- TEKS YANG DITAMPILKAN
+ + + +
KHABIB MEMANG BEDA
KHABIB MEMANG BEDA
Gak sia-sia menunggu laga Khabib Nurmagomedov vs Justin Gaetjhe sampai dinihari jam 04.00. Pertarungan terbaik "The Eagle", sekaligus ucapan perpisahannya dengan octagon.
Khabib jelas beda. Dia bukan "gladiator" yang memekikkan "scream of joy" usai "membunuh lawan".
Dia sudah pasti beda dengan Brock Lesnar, John Jones, apalagi Connor Mc Gregor.
Ia mengusung "nilai" hingga MMA tak sekedar ajang baku pukul dan darah muncrat. Ada pride di sana, ada kerendahan hati, juga kehormatan. Khabib memang melompat ke penonton ke pinggir ring usai menaklukkan Gregor. Tapi bukan untuk jadi perusuh. Ia diperlakukan tak adil. Keyakinan dan leluhurnya dicemooh secara terbuka di perhelatan akbar itu. Kesewenang-wenangan, di manapun, wajib dilawan.
Kini dengan anggun Khabib pamit. Dari dunia yang telah membesarkannya. 29 kali tak terkalahkan, bahkan ketika ia sedang dalam posisi puncak "mesin uang" yang diburu banyak orang. Luar biasa.
(Joko Santoso Handipaningrat)
***
The Octagon Lesson Learned
Bagi penggemar MMA (Mix Martial Art) pasti mengenal sosok muslim tangguh tak terkalahkan dalam kejuaraan tarung di Ultimate Fighting Champion (UFC), namun sangat humble, rajin beribadah, menjunjung adab dan respect yaitu Khabib Nurmagomedov.
Ciri khas Khabib setiap memenangkan pertandingan adalah Sujud Syukur dan menunjuk ke langit lalu menunjuk dadanya lalu menggerakkan telapak tangannya dengan makna "bukan", itu seolah mengatakan "bukan saya, tetapi Allah".
+ + + +
- PERMINTAAN TERTULIS A
Menurut teks tentang Khabib, berapa kali ia tak terkalahkan saat berpamitan dari dunia yang membesarkannya?
+ + + +
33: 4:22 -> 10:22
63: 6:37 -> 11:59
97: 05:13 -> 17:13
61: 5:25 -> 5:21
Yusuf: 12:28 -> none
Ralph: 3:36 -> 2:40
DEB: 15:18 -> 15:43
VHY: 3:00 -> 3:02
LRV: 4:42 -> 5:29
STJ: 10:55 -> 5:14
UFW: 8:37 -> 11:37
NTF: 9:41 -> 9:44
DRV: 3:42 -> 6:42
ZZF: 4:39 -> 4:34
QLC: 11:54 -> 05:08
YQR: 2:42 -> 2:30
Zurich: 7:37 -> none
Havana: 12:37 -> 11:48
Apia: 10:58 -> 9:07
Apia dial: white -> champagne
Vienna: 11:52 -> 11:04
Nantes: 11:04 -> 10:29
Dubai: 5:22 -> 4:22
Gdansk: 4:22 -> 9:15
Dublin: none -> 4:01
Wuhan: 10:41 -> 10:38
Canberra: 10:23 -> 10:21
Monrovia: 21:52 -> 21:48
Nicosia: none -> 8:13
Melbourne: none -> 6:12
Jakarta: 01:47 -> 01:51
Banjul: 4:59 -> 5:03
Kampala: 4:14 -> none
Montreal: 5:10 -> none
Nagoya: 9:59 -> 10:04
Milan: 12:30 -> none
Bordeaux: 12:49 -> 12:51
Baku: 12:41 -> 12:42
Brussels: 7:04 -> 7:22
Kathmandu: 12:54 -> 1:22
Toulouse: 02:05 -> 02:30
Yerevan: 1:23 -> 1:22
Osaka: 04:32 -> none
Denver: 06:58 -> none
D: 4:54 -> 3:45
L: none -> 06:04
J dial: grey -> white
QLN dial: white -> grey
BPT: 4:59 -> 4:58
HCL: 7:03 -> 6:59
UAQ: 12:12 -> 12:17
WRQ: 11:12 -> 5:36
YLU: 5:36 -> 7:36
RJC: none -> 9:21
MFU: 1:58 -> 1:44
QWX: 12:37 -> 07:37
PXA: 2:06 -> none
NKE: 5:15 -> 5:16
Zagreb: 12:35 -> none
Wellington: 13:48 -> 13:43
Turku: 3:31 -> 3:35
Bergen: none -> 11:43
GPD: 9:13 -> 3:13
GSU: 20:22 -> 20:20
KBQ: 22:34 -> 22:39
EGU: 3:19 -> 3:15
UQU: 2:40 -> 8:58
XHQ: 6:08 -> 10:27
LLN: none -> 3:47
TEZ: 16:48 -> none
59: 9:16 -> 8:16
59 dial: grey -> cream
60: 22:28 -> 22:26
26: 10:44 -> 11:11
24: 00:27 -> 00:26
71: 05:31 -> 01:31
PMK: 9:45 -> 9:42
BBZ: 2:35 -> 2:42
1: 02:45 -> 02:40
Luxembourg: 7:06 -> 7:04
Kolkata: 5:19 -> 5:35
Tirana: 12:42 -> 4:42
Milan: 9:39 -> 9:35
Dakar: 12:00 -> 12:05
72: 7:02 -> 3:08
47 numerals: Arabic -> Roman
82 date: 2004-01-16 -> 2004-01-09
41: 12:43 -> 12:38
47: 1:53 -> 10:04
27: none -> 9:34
+ + + +
- PERMINTAAN TERTULIS B
Ubah entri menjadi daftar bernomor tanpa baris kosong, mulai dari awal entri dan berakhir pada baris yang memuat "Banjul: 4:59 -> 5:03", termasuk baris tersebut.

- KELUARAN YANG BENAR A
29 kali.

- KELUARAN YANG BENAR B
1. 33: 4:22 -> 10:22
2. 63: 6:37 -> 11:59
3. 97: 05:13 -> 17:13
4. 61: 5:25 -> 5:21
5. Yusuf: 12:28 -> none
6. Ralph: 3:36 -> 2:40
7. DEB: 15:18 -> 15:43
8. VHY: 3:00 -> 3:02
9. LRV: 4:42 -> 5:29
10. STJ: 10:55 -> 5:14
11. UFW: 8:37 -> 11:37
12. NTF: 9:41 -> 9:44
13. DRV: 3:42 -> 6:42
14. ZZF: 4:39 -> 4:34
15. QLC: 11:54 -> 05:08
16. YQR: 2:42 -> 2:30
17. Zurich: 7:37 -> none
18. Havana: 12:37 -> 11:48
19. Apia: 10:58 -> 9:07
20. Apia dial: white -> champagne
21. Vienna: 11:52 -> 11:04
22. Nantes: 11:04 -> 10:29
23. Dubai: 5:22 -> 4:22
24. Gdansk: 4:22 -> 9:15
25. Dublin: none -> 4:01
26. Wuhan: 10:41 -> 10:38
27. Canberra: 10:23 -> 10:21
28. Monrovia: 21:52 -> 21:48
29. Nicosia: none -> 8:13
30. Melbourne: none -> 6:12
31. Jakarta: 01:47 -> 01:51
32. Banjul: 4:59 -> 5:03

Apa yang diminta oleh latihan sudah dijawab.